O diretor-geral do Hospital Municipal Miguel Couto, Cristiano Chame, destaca não apenas o aumento, mas também a gravidade dos casos.
– Temos observado, nos últimos dois anos, tanto um aumento quanto, principalmente, uma maior gravidade dos casos. Se compararmos 2023 com 2025, o número de acidentes de moto praticamente dobrou no que atendemos no hospital. De 2024 para 2025, houve um aumento superior a 30%. É algo assustador, quase uma epidemia de acidentes de moto.
Sistema de saúde
O crescimento das ocorrências tem pressionado o sistema público de saúde e ampliado a demanda por cirurgias, internações e reabilitação. Em 2024, foram registrados 22.034 atendimentos relacionados a acidentes com motos, o que representou 68,21% do total de ocorrências de trânsito. No ano seguinte, esse número subiu para 32.714 casos, chegando a 69,50%.
Para especialistas, a popularização das motocicletas nas ruas é um fenômeno consolidado, que exige respostas estruturais. Marcos Musafir, da Sociedade Brasileira de Ortopedia e Traumatologia, aponta a necessidade de políticas voltadas à segurança. “Precisamos organizar o ambiente do trânsito para esse usuário e, assim, diminuir os impactos no trauma”, afirma.
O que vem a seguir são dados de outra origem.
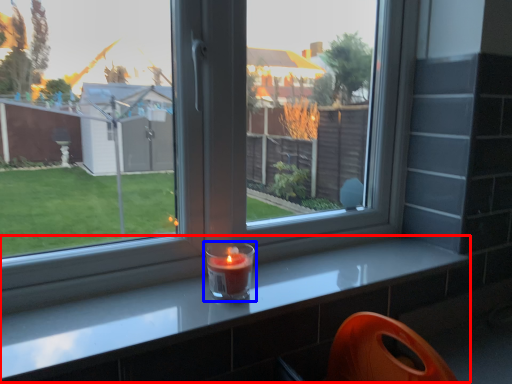
Question: Which point is further to the camera, counter (highlighted by a red box) or candle holder (highlighted by a blue box)?

Choices:
 (A) counter
 (B) candle holder

Answer: (B)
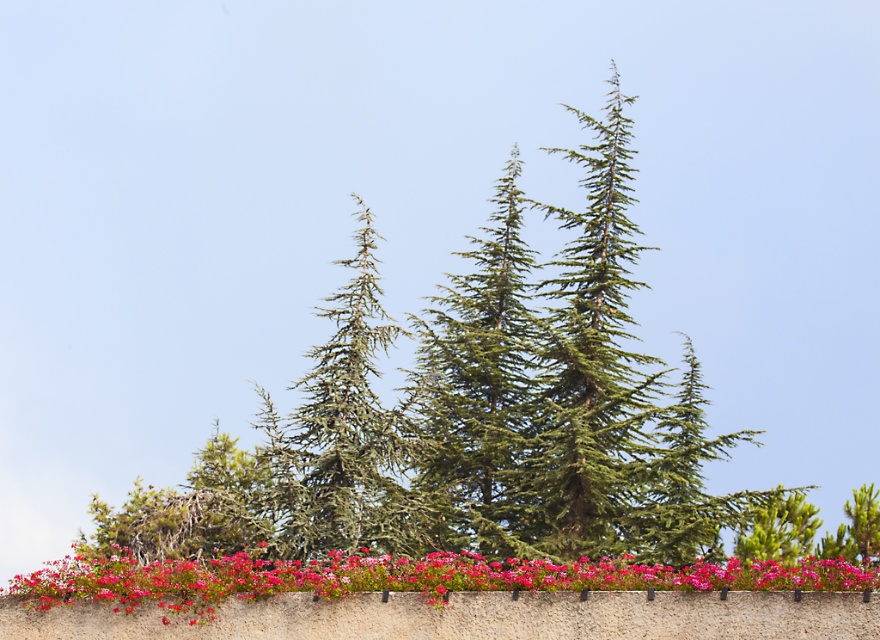
Question: Is smooth pink petals at lower center thinner than green needle-like at center?

Choices:
 (A) yes
 (B) no

Answer: (B)

Question: Observing the image, what is the correct spatial positioning of smooth pink petals at lower center in reference to green needle-like at center?

Choices:
 (A) left
 (B) right

Answer: (B)

Question: Which point is farther to the camera?

Choices:
 (A) (327, 460)
 (B) (772, 580)

Answer: (A)

Question: Is smooth pink petals at lower center thinner than green needle-like at center?

Choices:
 (A) no
 (B) yes

Answer: (A)

Question: Which point is farther to the camera?

Choices:
 (A) smooth pink petals at lower center
 (B) green needle-like at center

Answer: (B)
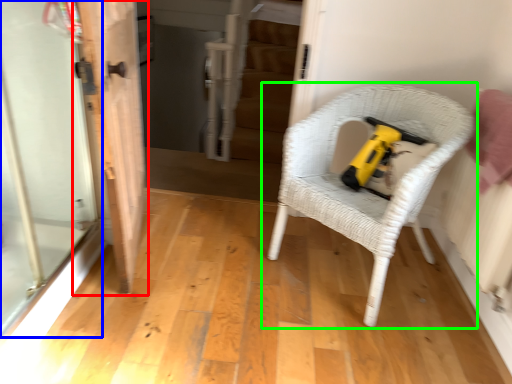
Question: Estimate the real-world distances between objects in this image. Which object is farther from door (highlighted by a red box), screen door (highlighted by a blue box) or chair (highlighted by a green box)?

Choices:
 (A) screen door
 (B) chair

Answer: (B)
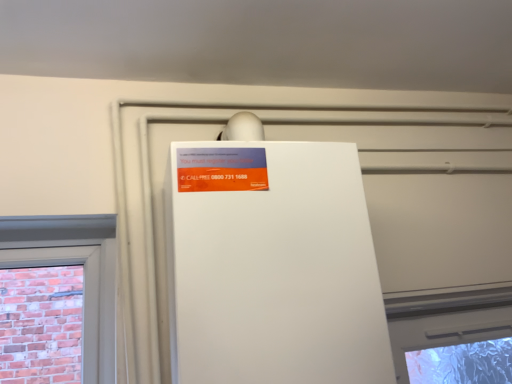
Where is `orange matte sign at upper center`? orange matte sign at upper center is located at coordinates (221, 169).

The width and height of the screenshot is (512, 384). Describe the element at coordinates (221, 169) in the screenshot. I see `orange matte sign at upper center` at that location.

Where is `white matte refrigerator at center`? white matte refrigerator at center is located at coordinates (272, 265).

Describe the element at coordinates (272, 265) in the screenshot. This screenshot has height=384, width=512. I see `white matte refrigerator at center` at that location.

Identify the location of orange matte sign at upper center. The height and width of the screenshot is (384, 512). (221, 169).

Is white matte refrigerator at center to the left of orange matte sign at upper center from the viewer's perspective?

In fact, white matte refrigerator at center is to the right of orange matte sign at upper center.

Considering their positions, is white matte refrigerator at center located in front of or behind orange matte sign at upper center?

white matte refrigerator at center is positioned closer to the viewer than orange matte sign at upper center.

Is point (236, 154) behind point (263, 182)?

Yes, it is behind point (263, 182).

From the image's perspective, which is above, white matte refrigerator at center or orange matte sign at upper center?

orange matte sign at upper center, from the image's perspective.

From a real-world perspective, which object rests below the other?

From a 3D spatial view, white matte refrigerator at center is below.

In the scene shown: Considering the sizes of white matte refrigerator at center and orange matte sign at upper center in the image, is white matte refrigerator at center wider or thinner than orange matte sign at upper center?

Considering their sizes, white matte refrigerator at center looks broader than orange matte sign at upper center.

Considering the sizes of objects white matte refrigerator at center and orange matte sign at upper center in the image provided, who is taller, white matte refrigerator at center or orange matte sign at upper center?

white matte refrigerator at center.

From the picture: Considering the relative sizes of white matte refrigerator at center and orange matte sign at upper center in the image provided, is white matte refrigerator at center smaller than orange matte sign at upper center?

No.

Would you say white matte refrigerator at center is inside or outside orange matte sign at upper center?

white matte refrigerator at center is not enclosed by orange matte sign at upper center.

Consider the image. Would you consider white matte refrigerator at center to be distant from orange matte sign at upper center?

No, white matte refrigerator at center is not far from orange matte sign at upper center.

Is white matte refrigerator at center facing towards orange matte sign at upper center?

Yes, white matte refrigerator at center is aimed at orange matte sign at upper center.

Identify the location of appliance below the orange matte sign at upper center (from the image's perspective). (272, 265).

Considering the positions of objects orange matte sign at upper center and white matte refrigerator at center in the image provided, who is more to the right, orange matte sign at upper center or white matte refrigerator at center?

white matte refrigerator at center.

Relative to white matte refrigerator at center, is orange matte sign at upper center in front or behind?

orange matte sign at upper center is positioned farther from the viewer than white matte refrigerator at center.

Does point (206, 158) come farther from viewer compared to point (327, 149)?

No, (206, 158) is closer to viewer.

From the image's perspective, is orange matte sign at upper center positioned above or below white matte refrigerator at center?

From the image's perspective, orange matte sign at upper center appears above white matte refrigerator at center.

From a real-world perspective, is orange matte sign at upper center on top of white matte refrigerator at center?

Yes, from a real-world perspective, orange matte sign at upper center is on top of white matte refrigerator at center.

Can you confirm if orange matte sign at upper center is wider than white matte refrigerator at center?

In fact, orange matte sign at upper center might be narrower than white matte refrigerator at center.

Between orange matte sign at upper center and white matte refrigerator at center, which one has more height?

With more height is white matte refrigerator at center.

Based on their sizes in the image, would you say orange matte sign at upper center is bigger or smaller than white matte refrigerator at center?

Considering their sizes, orange matte sign at upper center takes up less space than white matte refrigerator at center.

Which is correct: orange matte sign at upper center is inside white matte refrigerator at center, or outside of it?

orange matte sign at upper center is contained in white matte refrigerator at center.

Would you say orange matte sign at upper center is a long distance from white matte refrigerator at center?

That's not correct — orange matte sign at upper center is a little close to white matte refrigerator at center.

Is orange matte sign at upper center oriented away from white matte refrigerator at center?

Yes.

How many degrees apart are the facing directions of orange matte sign at upper center and white matte refrigerator at center?

They differ by 1.96 degrees in their facing directions.

Where is `advertisement located behind the white matte refrigerator at center`? The height and width of the screenshot is (384, 512). advertisement located behind the white matte refrigerator at center is located at coordinates (221, 169).

Identify the location of appliance to the right of orange matte sign at upper center. (272, 265).

The image size is (512, 384). I want to click on advertisement above the white matte refrigerator at center (from a real-world perspective), so click(x=221, y=169).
Ele ressalta que o perfil das vítimas agrava o problema. “As vítimas são jovens que podem ficar incapacitados para o trabalho e outras atividades. É um fenômeno com grande repercussão para todo o sistema de saúde e para essas pessoas que muitas vezes contribuem para o sustento familiar. Um acidente pode levar à piora da qualidade de vida de todos.”
Expansão
A tendência de crescimento dos acidentes com motocicletas não é recente. Rodolfo Rizzotto, fundador da organização Trânsito Amigo, afirma que o problema vem sendo observado há décadas. “Esse é um fenômeno que a gente já detecta há quase 20 anos. Se você pegar os números do extinto DPVAT, que acabou em 2020, havia estatísticas muito claras.”
Ele relembra estudos realizados no passado. “Eu mesmo fiz um estudo lá por 2005 prevendo que, em 2010, o número de indenizações por invalidez permanente em acidentes com motos superaria os demais veículos. E isso aconteceu. De lá para cá, só cresceu. Nos últimos dados, cerca de 70% das indenizações estavam relacionadas a motocicletas.”
O cenário atual, marcado por aumento contínuo e maior gravidade dos acidentes, reforça a necessidade de medidas que aliem mobilidade urbana e segurança, diante de um problema que já afeta diretamente milhares de famílias no Estado.